**Activities**
1. In the Langkawi travel text, how high above sea level is the top of Machincang Mountain?
2. Continue the Langkawi travel text from its last sentence.

**Page text**

To enjoy the area’s incredible natural sights, wildlife and so forth, the best way is to join in a half or full-day boat tour that hops through the islands. Private cruises are also available, offering tailor-made itinerary and onboard meal menus.
Those moments are surreal.
For those expecting a little bit of adventure, a cruise through the mangrove forest in Langkawi is a must do, which includes eagle-feeding, bird watching, wildlife observation and cave visits along stunning limestone outcrops.
Most of the mangrove tours depart at morning, with hotel pick-up and lunch included. It is recommended to book it with hotels when you arrive.
A cool thing to do in Langkawi is to take the 2.2-kilometer-long SkyCab to the top of Machincang Mountain, which is some 708 meters above sea level, from where you can have a 360-degree view of Langkawi and surrounding islands.

**Given information**
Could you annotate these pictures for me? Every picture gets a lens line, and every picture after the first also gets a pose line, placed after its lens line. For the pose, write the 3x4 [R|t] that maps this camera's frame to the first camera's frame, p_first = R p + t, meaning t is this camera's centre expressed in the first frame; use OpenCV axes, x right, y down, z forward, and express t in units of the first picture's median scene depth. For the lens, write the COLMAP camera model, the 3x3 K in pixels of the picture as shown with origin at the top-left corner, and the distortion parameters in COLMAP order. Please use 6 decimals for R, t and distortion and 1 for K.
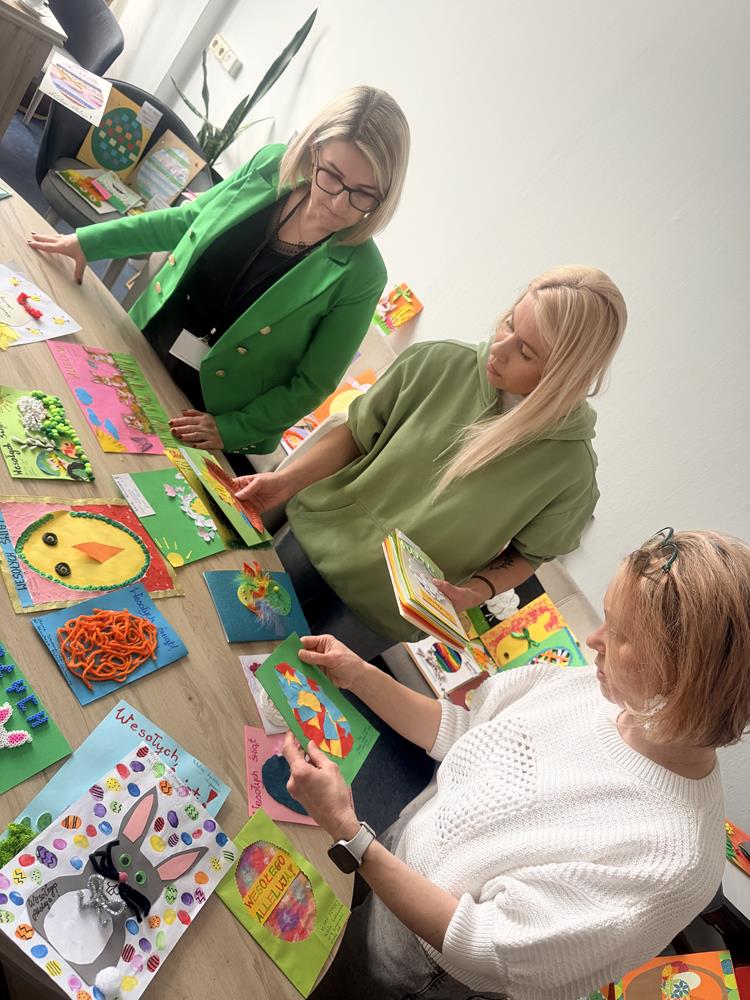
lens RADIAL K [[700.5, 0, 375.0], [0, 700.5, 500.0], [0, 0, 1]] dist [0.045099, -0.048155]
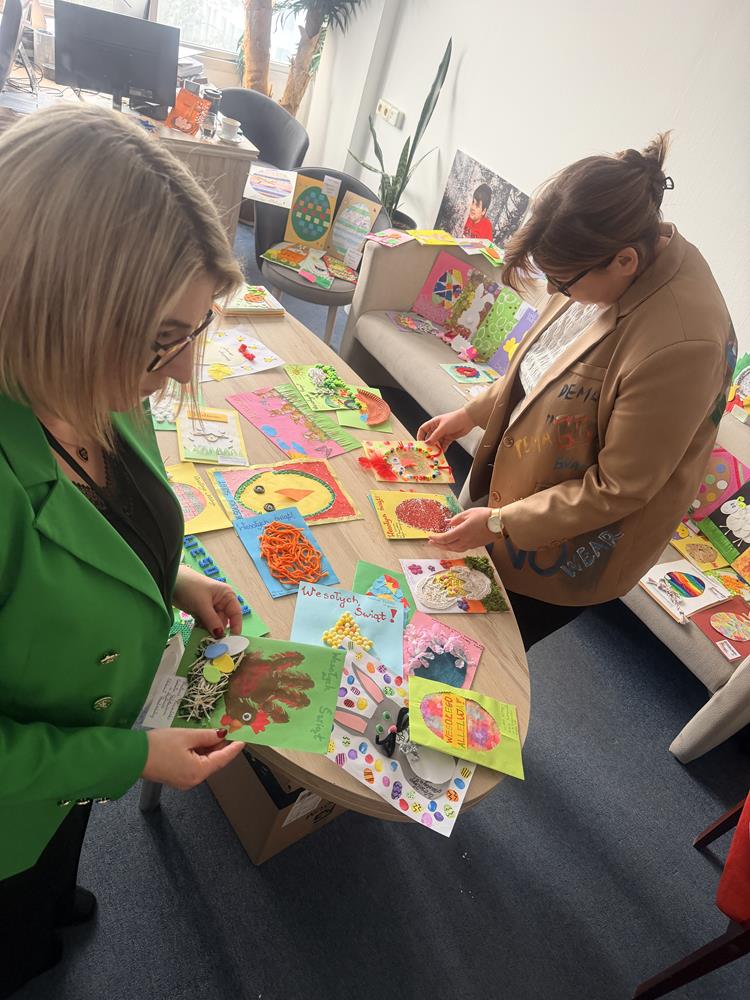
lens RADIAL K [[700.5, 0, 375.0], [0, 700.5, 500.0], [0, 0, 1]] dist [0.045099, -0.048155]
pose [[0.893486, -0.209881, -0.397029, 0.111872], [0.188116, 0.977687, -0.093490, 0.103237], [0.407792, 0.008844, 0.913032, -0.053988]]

**List of answers**
1. Some 708 meters.

2.
What is even cooler is to walk on 125-meter-long SkyBridge after the cable car ride. The bridge is a curved bridge suspended 100 meters above ground and can accommodate up to 250 people at the same time. There are views in all directions, and on a clear day you can see Thailand apparently.
The Skybridge, Langkawi
Once being one of the most important trading ports in Southeast Asia, Malacca (aka Melaka) has a rich colonial history and very distinct neighborhoods that are made for a walk or a rickshaw ride.
Dutch Administration office, Christ Church, St Peter’s Church, and the ruins of St Paul’s Church, Porta De Santiago, Cheng Hoon Teng Temple & Jonker Street - all can be fitted into a day trip from Kuala Lumpur.
The Christ Church is just one of the many colonial heritages in Malaysia.
Thanks to the multi-cultural population, Malaysia offers a great variety of food, including Chinese regional cuisines, Malay and Indian dishes. The street food scene in Penang is famous, and Malacca boasts distinctly different Nyonya cuisines (the culinary result of marriage between Chinese traders and local Malays). It is really hard to leave Malaysia without a growing waistline!
Please take me to Malaysia and call me a foodie...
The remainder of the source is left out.